Les pauses déjeuner se feront au milieu des caquètements de volailles, des vaches et de cochon. Ce dernier donne l’impression de sortir d’un match de Roland Garros, couvert de boue ocre tentant de se faire un masque exfoliant façon Rio Lagartos. Nous dégustons une énième boite de thon mexicaine tout en ouvrant cette grosse coque fruitière tombée devant nous. Une odeur de savon se dégage à l’ouverture, il s’agit d’une amande fraîche entourée de son huile connue pour l’utilisation massive dans les cosmétiques. A l’issue de ces 3 jours nous apprendrons comment rouler un cigare, comment le fumer aussi. Il parait que Fidel trempait le filtre dans le miel pour « filtrer ».
Cuba dans le noir
De retour au village nous apprenons que le courant est coupé depuis quelques heures. Un classique. Un caténaire à explosé paralysant la ville et les touristes. Il est 17h, la nuit tombe. Nous en profitons pour discuter avec la famille, chacun sur un rocking chair à faire une partie de Uno, éclairés à la lampe frontale. Pour répondre à notre question, Négro réplique : « Ici le courant reviendra dans 2h, ou peut-être 3, ou dans la soirée… C’est Cuba ! » La lumière reviendra à 21h30. Signal pour enfin se doucher à l’eau chaude qui fonctionne à l’électricité. Pas sûr que les normes européennes soient appliquées ici !
Le rythme des soirées est dicté par le coucher du soleil mais également par la Salsa. Tous les samedis, est organisé une fête sur la place du village. Les jeunes et les étrangers de passage peuvent manger, boire et danser la Salsa. Il n’est pas rare de voir les locaux enseigner quelques pas aux visiteurs.
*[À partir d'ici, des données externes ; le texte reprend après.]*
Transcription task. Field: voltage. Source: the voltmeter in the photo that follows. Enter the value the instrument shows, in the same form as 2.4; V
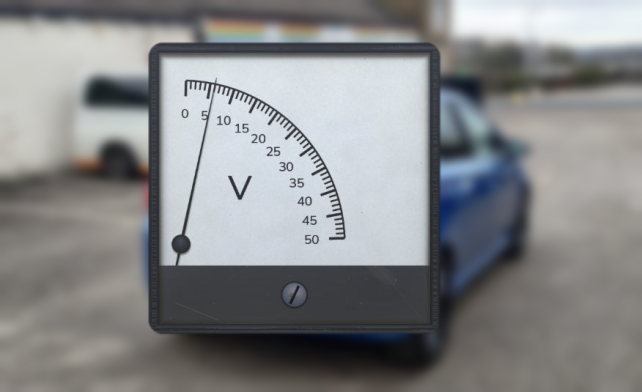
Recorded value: 6; V
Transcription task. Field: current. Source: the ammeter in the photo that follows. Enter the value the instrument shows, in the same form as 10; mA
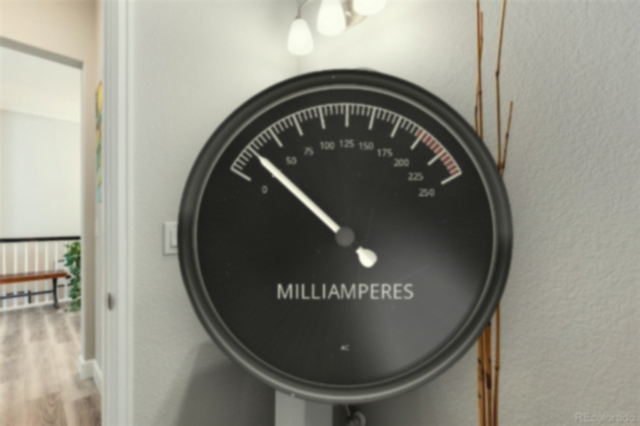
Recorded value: 25; mA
Autour d’une Piña Colada, un couple de jeunes Cubains nous propose de passer la soirée ensemble. Après tout, c’est un bon moyen de vivre l’authenticité recherchée, admirant les autochtones se déhancher, danse sexy et rythmée. La France est connue pour ses mimes, le mimétisme n’est pourtant pas notre qualité. Les quelques pas enseignés ressemblent plus à une danse préhistorique, un rituel voodoo qui a plus de chance d’apporter la pluie que le soleil ! Exténués de ces quelques jours à crapahuter 62km dans les champs, nous retrouverons la Casa pour une dernière nuit avant de rejoindre le bus pour Cienfuegos.